ターゲットキーワードと場所キーワードで、ユーザーの絞り込みができます。「ダイエット 筋トレ 主婦」であれば主婦向けの筋トレアプリです。「ダイエット 筋トレ 東京」であれば東京の立地を生かした筋トレができるアプリでしょう。
キーワードをタイプ別に分けることは、新しいアプリを考える際に役立ちます。例えば、「ダイエット 筋トレ 主婦」のアプリがあったとします。この主婦を大学生などに変えれば、全く別アプリになります。またこのアプリが無ければ参入する余地はあります。

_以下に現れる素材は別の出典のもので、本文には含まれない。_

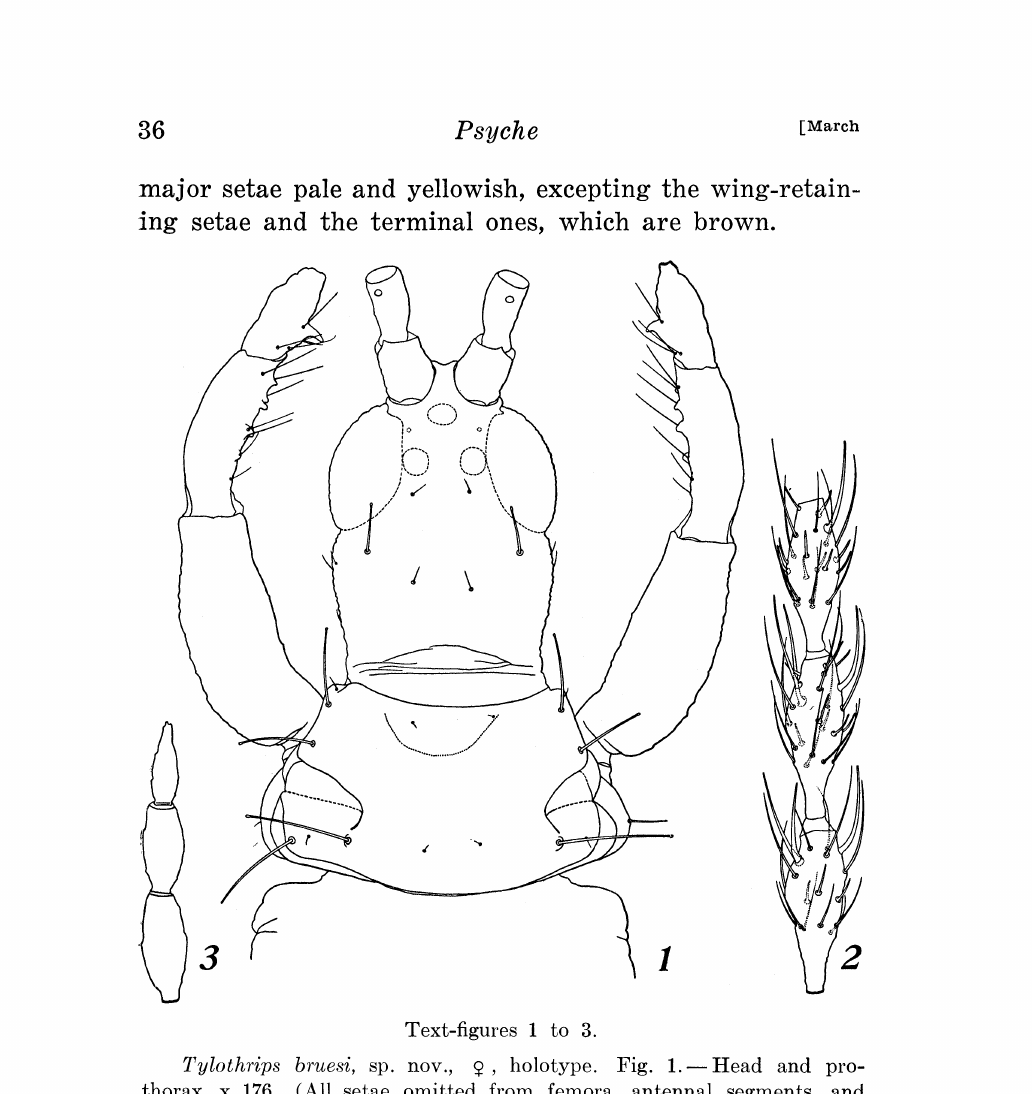
Fig. 3.--Segments w-wH, right antenna, x 236 (all setae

「ダイエット 筋トレ」として特にターゲットや特徴、場所が指定されていないアプリしかないのであれば、「ダイエット 筋トレ 自宅」など、より条件を絞ることで「自宅」ワードが入った時の検索順位は上がるでしょう。
しかし、上記を行なってもそのキーワードの検索量が十分で無ければ意味はありません。検索量があるにも関わらず、それに特化したアプリが少ないことが参入のチャンスです。
2、キーワードを大量に洗い出す
キーワードの分類について基礎知識は上の通りです。これからやることはキーワードを大量に洗い出し、精査することです。この章ではキーワードの洗い出しを行います。しかし具体的にどのようにキーワードを見つければ良いでしょうか?
キーワードを探す手段はいくつかあります。
・ブレインストーミング
・類義語
・競合アプリのタイトル、説明文
・競合アプリのレビュー
・Webサイトの記事
・Q&Aサイトの質問
・キーワードプランナーなどのツール
キーワードを見つける方法は何でも構いません。出せるだけキーワードを出しましょう。どのような手順で上記方法を組み合わせるか1つの例として紹介します。
A、参入カテゴリーとアプリの仮説を作る
これからアプリを作りたい人であれば、アプリのアイデアが漠然とあるはずです。最初はそれをベースにします。

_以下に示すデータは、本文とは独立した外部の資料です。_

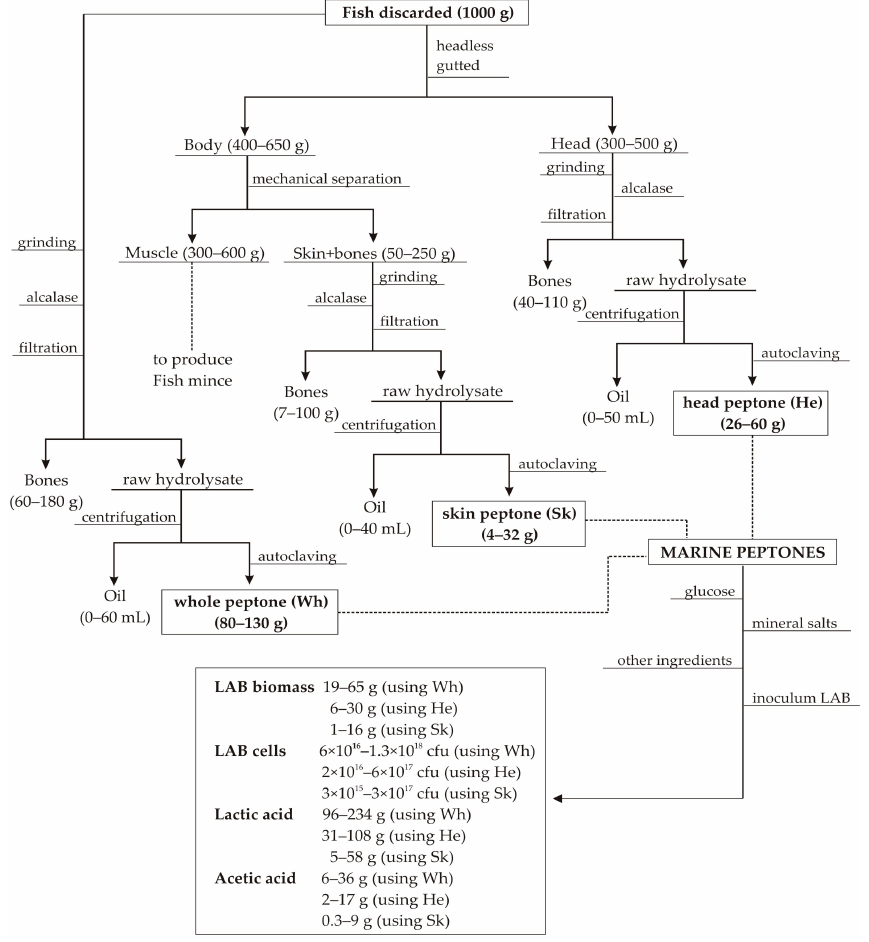
Figure 1. Flowchart of steps involved in the production of peptones from skin, head, and whole individuals of discarded fish by fishing fleets, and their application for the production of LAB and metabolites. The mass balances, employing 1000 g of fish discarded as calculation basis, are also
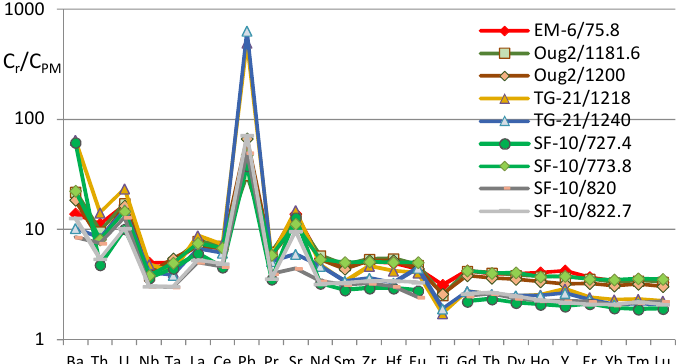
Figure 6. Spider-diagrams for rocks of the Talnakh intrusion Normalized to Primitive Mantle (PM). Data in Table 2. Branches: boreholes OUG-2, SF-10—North-Eastern, EM-6—South-Western, TG-21— South-Western.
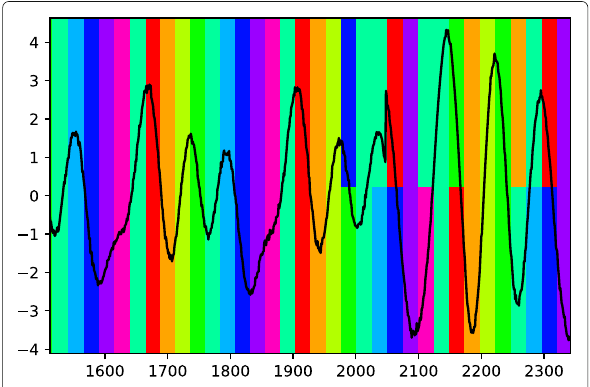
Fig. 10 Classifier with n 0 = 10, n n 0 = 9 applied to wave with abnormal amplitudes starting at time stamp 2048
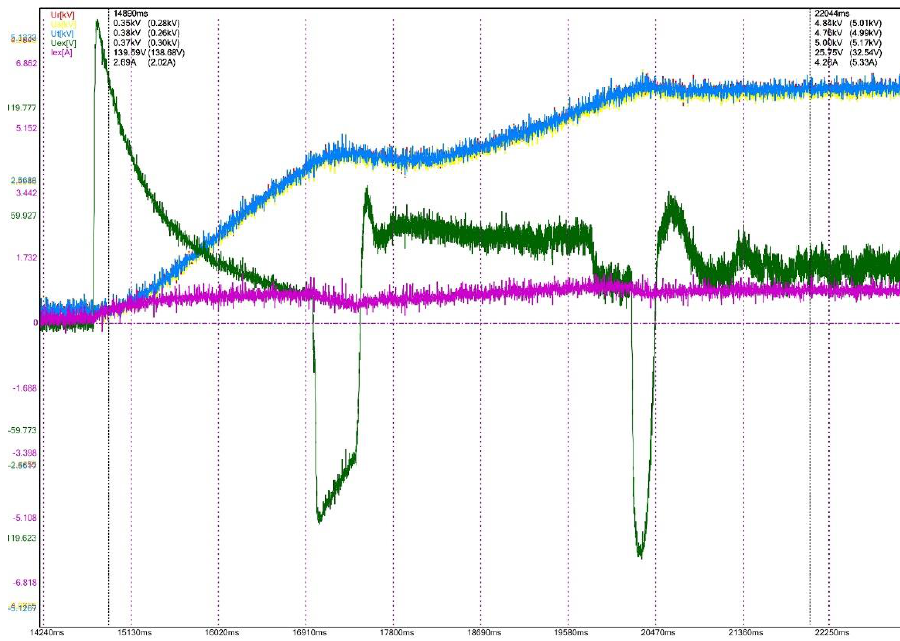
Figure 12. Power - on generator, CHE Dăești, Vâlcea.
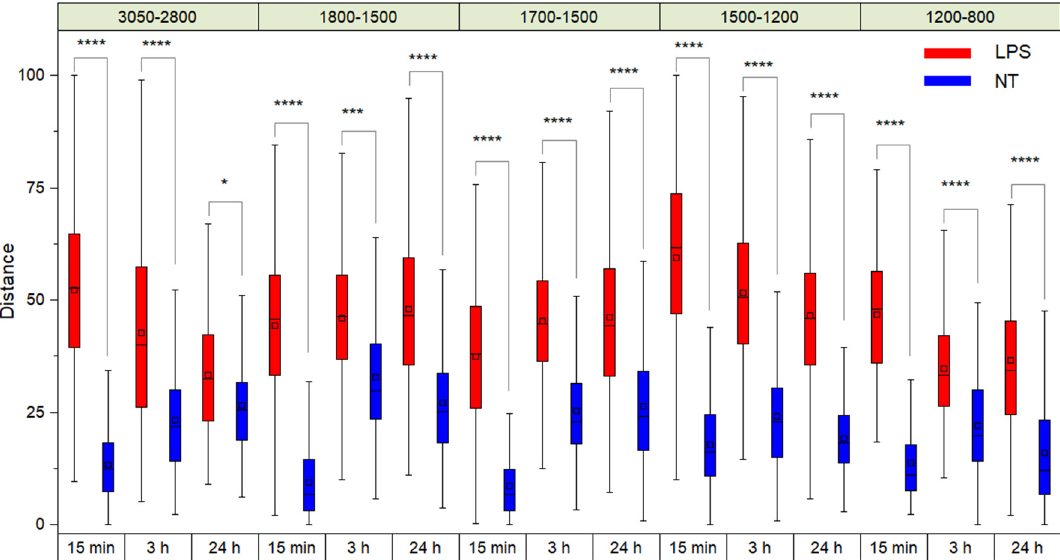
Figure 1. Euclidean distance values of the PLS-DA projections of TDM cells treated with LPS and non-treated cells (NT) for time zero analyses (0 h). The black horizontal line within the box is the median, the square within the box is the mean, the box ends show the first (Q1) and third (Q3) quartiles, the lower whisker is computed as the maximum value between the absolute minimum and Q1 − 1.5 × IQR, and the upper whisker is the minimum between the absolute maximum and Q3 + 1.5 × IQR. Here, IQR is the interquartile range computed as Q3–Q1. Stars (*, ***, ****) indicate the statistical significance evaluated by a two-ways repeated-measurement ANOVA analysis.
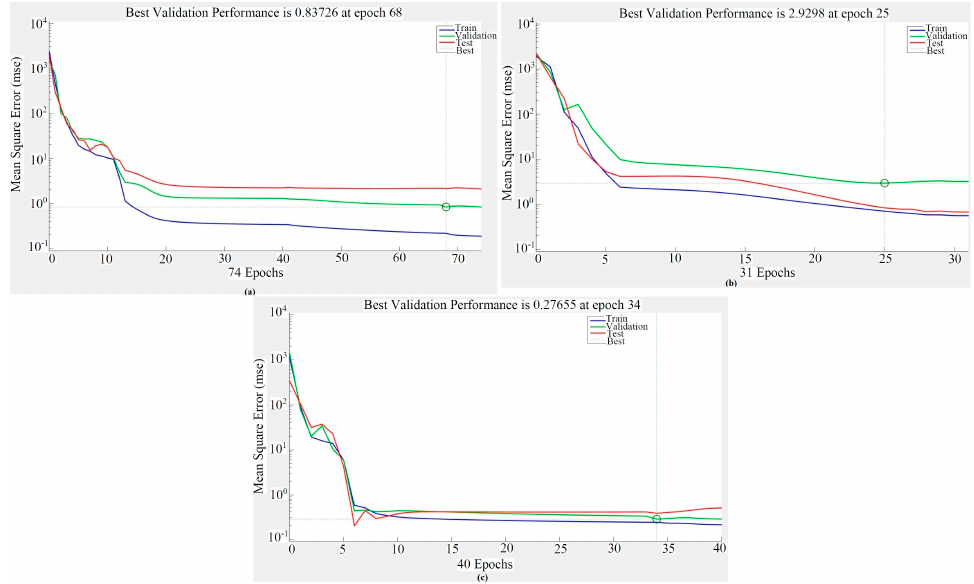
Figure 8. Mean square error (MSE) versus the number of epochs for diclofenac ( a ), ibuprofen ( b ), and naproxen ( c ).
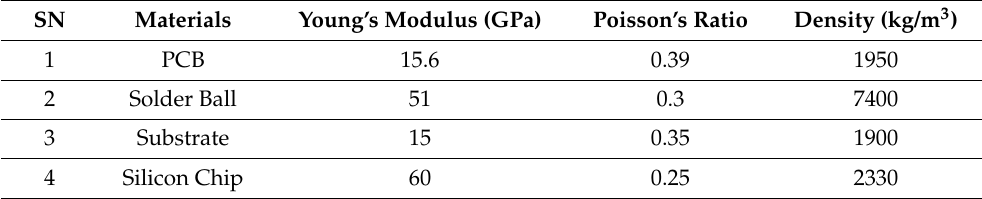
Figure 4. Local cut model after meshing. Table 1. Material Properties used in Finite Element Analysis.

B、ベンチマークするアプリと、その競合アプリを見つける
作りたいアプリに競合がいないことは稀です。似たようなアプリがすでにリリースされているはずなので、そのアプリを見つけます。またアプリページには以下画像の赤枠部分のように類似アプリも紹介されています。これらをメモします。
C、競合からキーワードの抽出
競合アプリのタイトル、説明文にはどのようなキーワードが含まれているでしょうか?検索で使うであろうキーワードを全て抽出してスプレッドシートに記録してください。

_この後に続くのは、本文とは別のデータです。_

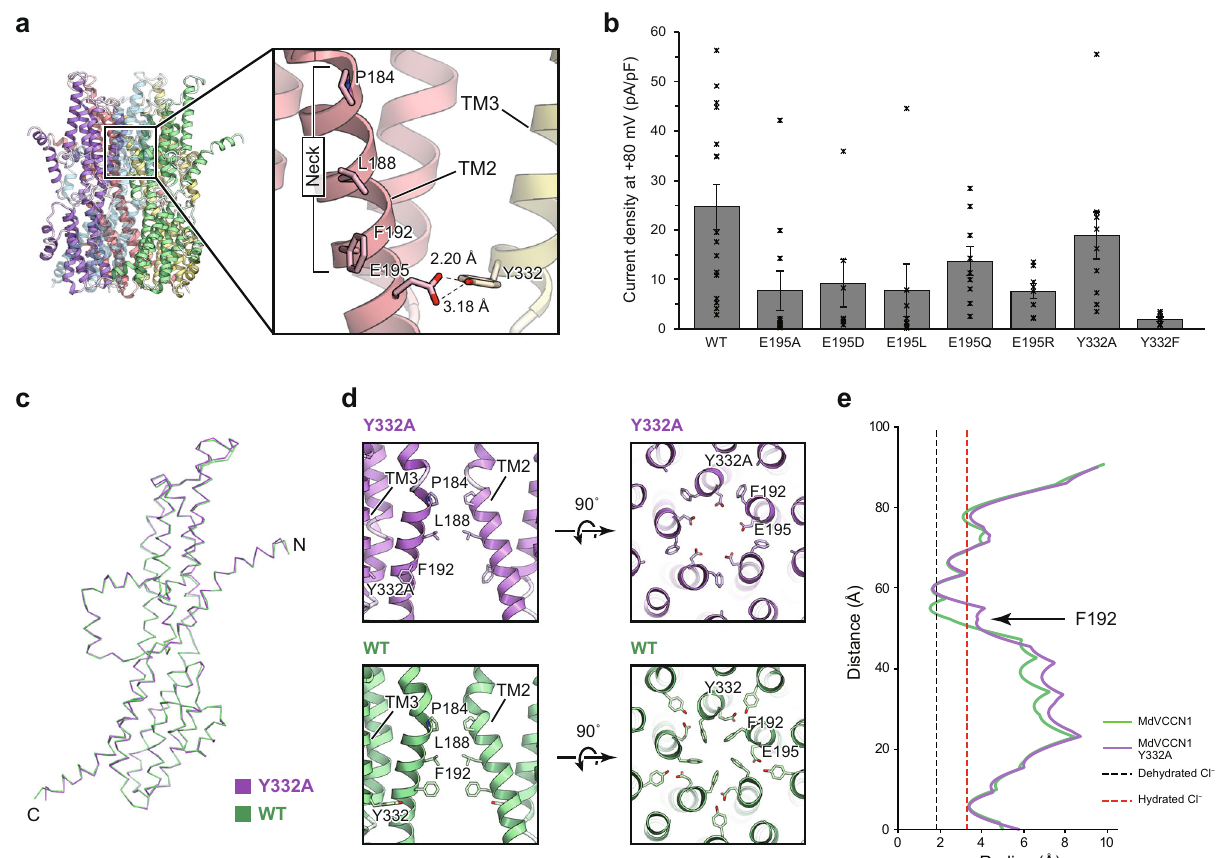
Fig. 5 The hydrogen bond between Glu195 and Tyr332. a Close-up view of the neck and the hydrogen bond between Glu195 and Tyr332. b Whole-cell current densities at + 80 mV in HEK293 cells expressing MdVCCN1 wild-type, Glu195 mutant, or Tyr332 mutant (wild-type ( n = 16), E195A ( n = 11)], E195D ( n = 7), E195L ( n = 8), E195Q ( n = 9), E195R ( n = 8), Y332A ( n = 10), Y332F ( n = 7)). Error bars represent s.e.m. Source data are provided as a Source Data fi le. c Comparison of C α traces of the MdVCCN1 Y332A mutant (violet) and wild-type (green). d Neck structures of the MdVCCN1 Y332A mutant (upper panels) and wild-type (lower panels), in which the left panels are views from the side and the right panels are from the top. e Pore radii of the MdVCCN1 Y332A mutant (violet) and wild-type (green) along the center axis of the channels. Black and red dashed lines represent the radii of dehydrated and hydrated Cl − ,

D、ブレインストーミング、ツールの活用、Webサイト徘徊、Q&Aサイト、類義語...
ここからのやり方は自由です。競合ページからベースとなるキーワードは見つかったのでそこから膨らませていきます。ベースのキーワードでGoogle検索してみましょう。どんなおすすめキーワードが表示されますか?Q&Aサイトで検索してみましょう。どんなキーワードで質問と回答が行われていますか?Googleキーワードプランナーに入れてみましょう。どんな類似ワードが出ますか?類似辞典にキーワードを入れてみましょう。どんな類似ワードが出ますか?また出したキーワードを問題キーワード、ターゲットキーワードなどでカテゴリー分けしておくと、その派生を考えやすくなります。例えば、「筋トレ 主婦」のワードであれば、主婦の部分を学生、サラリーマン、お年寄り、20代男性、70代女性などに簡単に派生ができます。さらに新しく得たキーワードでもう一度同じやり方を行なってみましょう。これを繰り返すことで数多くのキーワードが出てくるはずです。
E、(+α)キーワードのニーズと解決策をメモ
様々なキーワードが抽出できたら、そのキーワードで検索する人の気持ち(ニーズ)を想像しましょう。検索する人はどんなことを望んでいるのでしょうか?そのニーズを解決するために、アプリではどのようなことができるでしょうか?これからアプリを作る場合はどんな機能があれば良いでしょうか?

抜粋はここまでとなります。